In 1QFY24, Attock Refinery Limited (ATRL) achieved a net profitability of PKR 11.46 billion (EPS: PKR 107.53), a significant improvement from the net profitability of PKR 7.30 billion (EPS: PKR 68.50) in the SPLY. This boost in profitability during the 1QFY24 was primarily driven by an improvement in the spread between the prices of product and crude oil.
During this period, the company earned PKR 11.22 billion from refinery operations and PKR 241 million from non-refinery operation. ATRL operated at a production capacity of 81% during the 1QFY24 and supplied 457 thousand metric tons of petroleum products. Following a crackdown on smuggling, the company experienced normal High-Speed Diesel (HSD) sales.
In FY23, the refinery’s throughput was 1.88 million tons with net sales of PKR 369.22 billion and net profitability of PKR 29 billion. The company’s market share in refining stands at 8%, competing against imports (50%), PARCO (22%), NRL(8%), PRL (5%), Cynergico (5%), and others (2%).
ATRL observed an improvement in refining margins in FY23 and initiated the production of 91 RON PMG. Additionally, ATRL successfully repaid all outstanding amounts in FY23 due to its stellar profitability, leading to the announcement of a 125% cash dividend.
The management shared that LCs were resumed, but recent restrictions on LCs pose a challenge for the company. ATRL produces the lowest furnace oil in the industry, reported at 15%, and the management expects the furnace oil demand to decrease in winter.
ATRL manages a storage capacity in Karachi for FO and plans to export the additional capacity (30,000 tons). The company procures crude oil from North and plans to source 5000 barrels from the South. The government has given its principal agreement for this initiative.

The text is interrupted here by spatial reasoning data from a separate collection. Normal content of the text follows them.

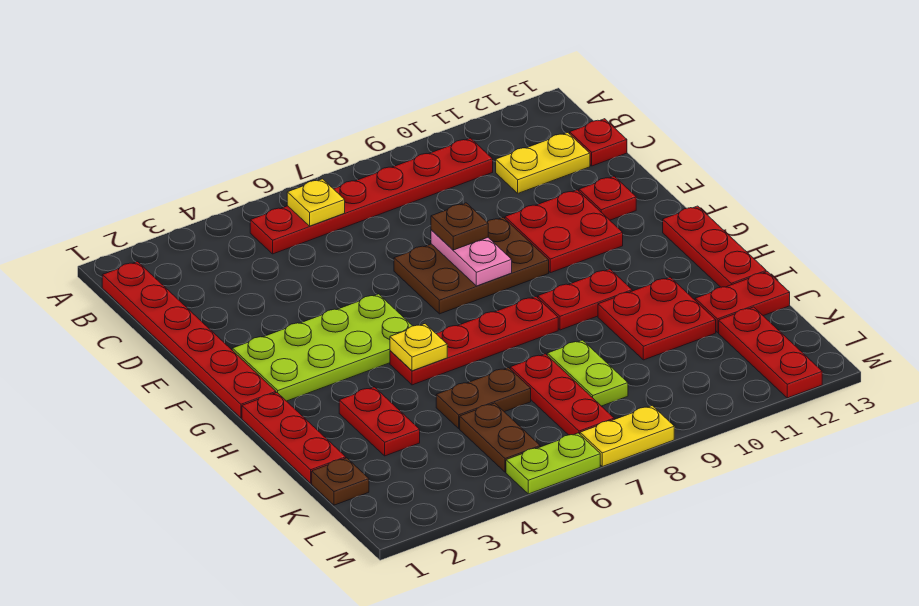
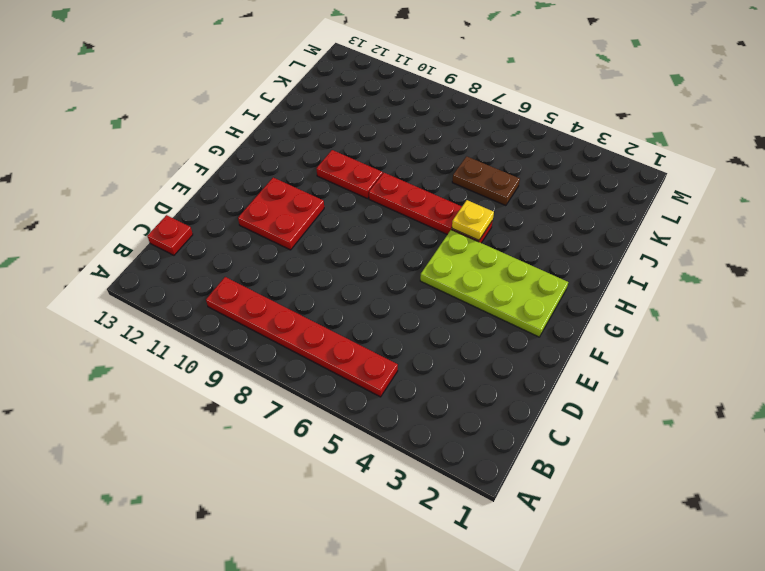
none -> red 1x6 plate [102,262,276,418]
none -> yellow 1x2 plate [496,133,590,193]
none -> brown 2x3 plate [394,217,549,314]

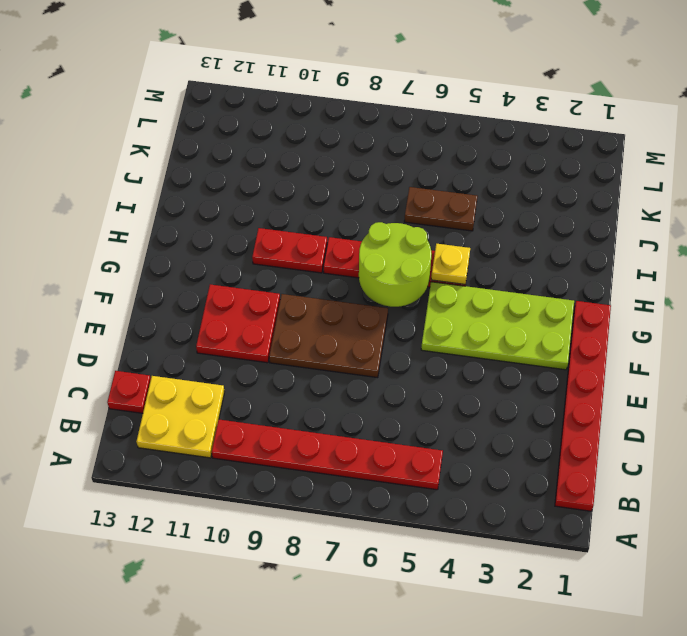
yellow 2x2 plate [136,376,224,458] -> yellow 1x2 plate [496,133,590,193]
lime 2x2 round brick [359,222,432,307] -> none
none -> red 1x1 plate [579,176,636,220]
none -> red 1x3 plate [663,206,766,287]
none -> red 1x3 plate [242,393,346,483]

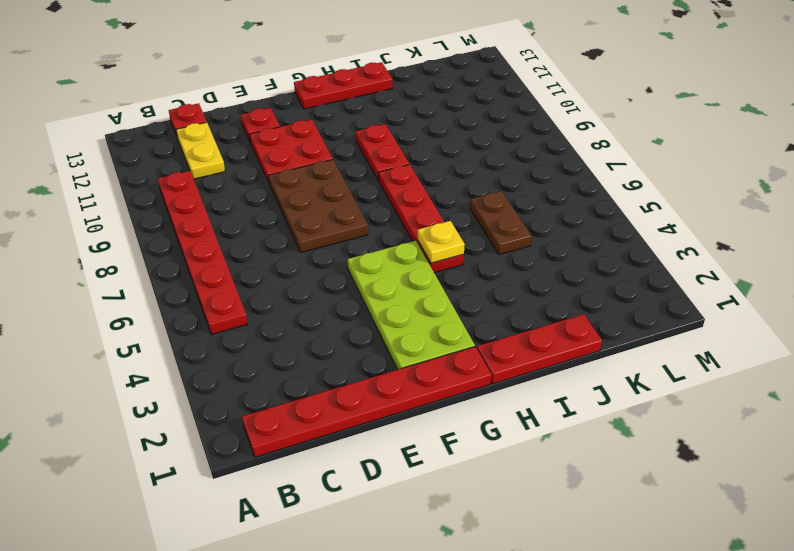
none -> red 1x2 plate [339,387,420,456]
none -> red 2x2 plate [598,277,716,360]
none -> red 1x3 plate [510,354,614,435]

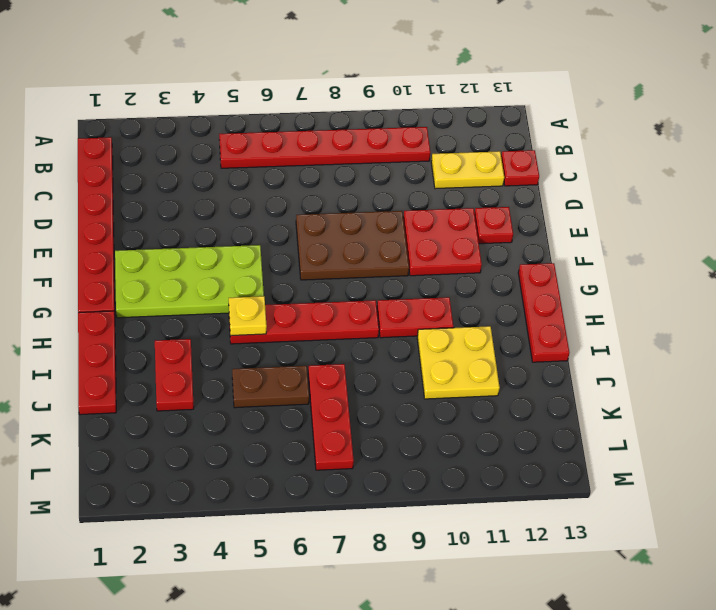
yellow 2x2 plate [417,326,500,399] -> red 2x2 plate [598,277,716,360]
none -> lime 1x2 plate [547,340,628,406]
none -> red 1x2 plate [695,272,790,333]
none -> brown 1x1 plate [312,458,369,505]

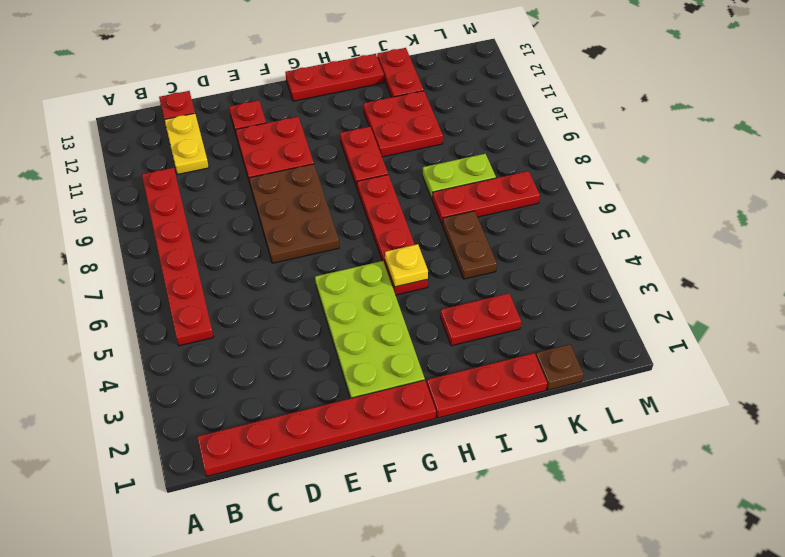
none -> brown 1x2 plate [460,403,540,472]
none -> red 1x3 plate [719,307,822,398]
none -> lime 1x2 plate [506,433,600,494]

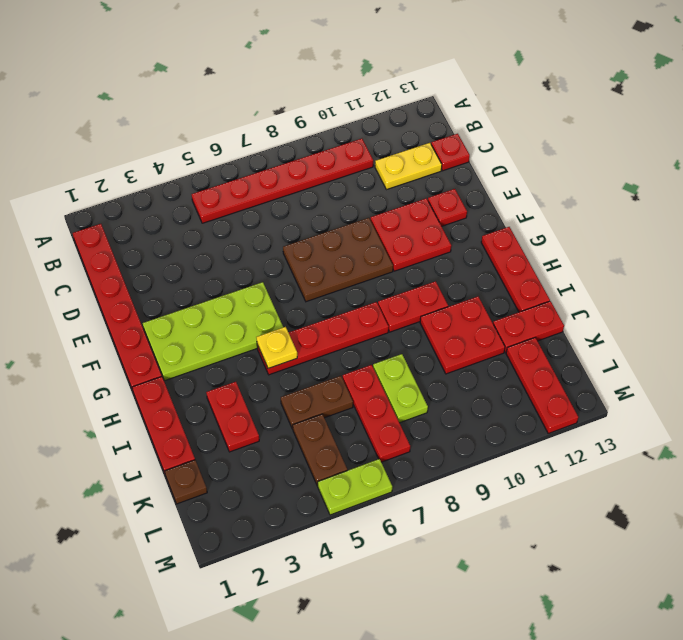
none -> yellow 1x2 plate [580,406,674,467]
none -> yellow 1x1 plate [287,179,345,226]
none -> pink 1x2 plate [431,230,512,286]

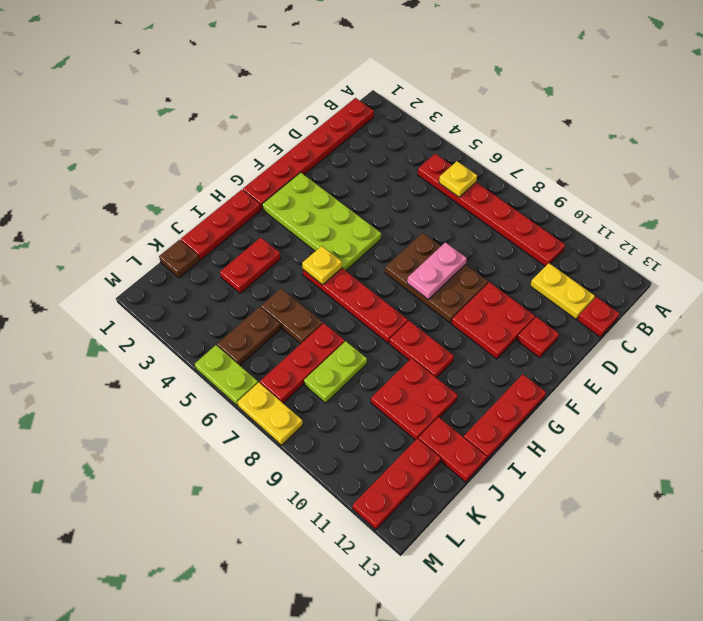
none -> brown 1x1 plate [431,203,488,250]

The Gross Refinery Margin (GRN) was reported at $20/barrel in 1QFY24. The management emphasized that focusing on motor gasoline and value-added products is more feasible than the bottom of the barrel. The Company does not produce naphtha.
Going forward, the management intends to undertake upgradation projects to produce Euro-V Motor Gasoline and High-Speed Diesel (HSD) under the new refining policy. The debt-to-equity ratio for this project will be 30% debt and 70% equity. The estimated cost of this project is USD 500 million over a timeline of six years. As a result, the company expects to save PKR 17 billion in costs and penalties and increase Euro-V Motor Gasoline production by 25%.
Additionally, the management anticipates signing an agreement on the refinery policy regarding escrow accounts before November 16, 2023.
The company anticipates challenges in crude oil availability but also expects positive outcomes from new explorations.